Records in a dataset:
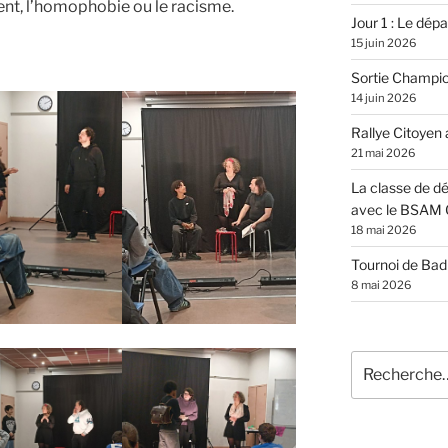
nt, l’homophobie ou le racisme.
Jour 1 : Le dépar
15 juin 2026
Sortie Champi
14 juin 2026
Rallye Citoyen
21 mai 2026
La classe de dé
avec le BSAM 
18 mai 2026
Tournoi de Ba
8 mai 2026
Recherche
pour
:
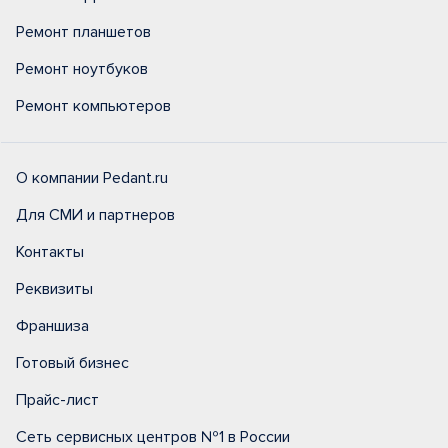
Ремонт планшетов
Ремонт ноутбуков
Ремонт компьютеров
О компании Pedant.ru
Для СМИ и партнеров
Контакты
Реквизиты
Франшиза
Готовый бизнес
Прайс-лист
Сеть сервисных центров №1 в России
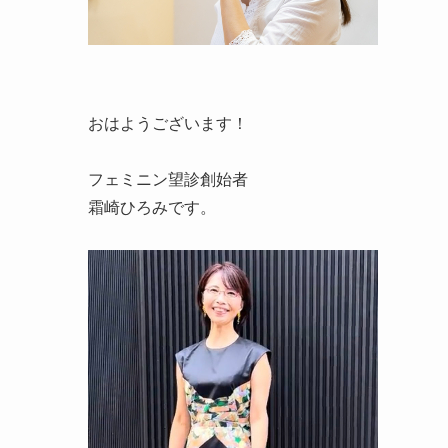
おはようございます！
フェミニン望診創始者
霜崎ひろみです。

▸ **HOW TO COMPLETE THIS TASK**
Rewrite the material as a Markdown table with the columns Row and Line: give each line its own numbered row and skip blank lines. Begin at the start of the material, stop after the line that has "Сеть сервисных центров №1 в России", and leave out the pictures.

▸ **FINISHED EXERCISE**
| Row | Line |
|---|---|
| 1 | nt, l’homophobie ou le racisme. |
| 2 | Jour 1 : Le dépar |
| 3 | 15 juin 2026 |
| 4 | Sortie Champi |
| 5 | 14 juin 2026 |
| 6 | Rallye Citoyen |
| 7 | 21 mai 2026 |
| 8 | La classe de dé |
| 9 | avec le BSAM  |
| 10 | 18 mai 2026 |
| 11 | Tournoi de Ba |
| 12 | 8 mai 2026 |
| 13 | Recherche |
| 14 | pour |
| 15 | : |
| 16 | Ремонт планшетов |
| 17 | Ремонт ноутбуков |
| 18 | Ремонт компьютеров |
| 19 | О компании Pedant.ru |
| 20 | Для СМИ и партнеров |
| 21 | Контакты |
| 22 | Реквизиты |
| 23 | Франшиза |
| 24 | Готовый бизнес |
| 25 | Прайс-лист |
| 26 | Сеть сервисных центров №1 в России |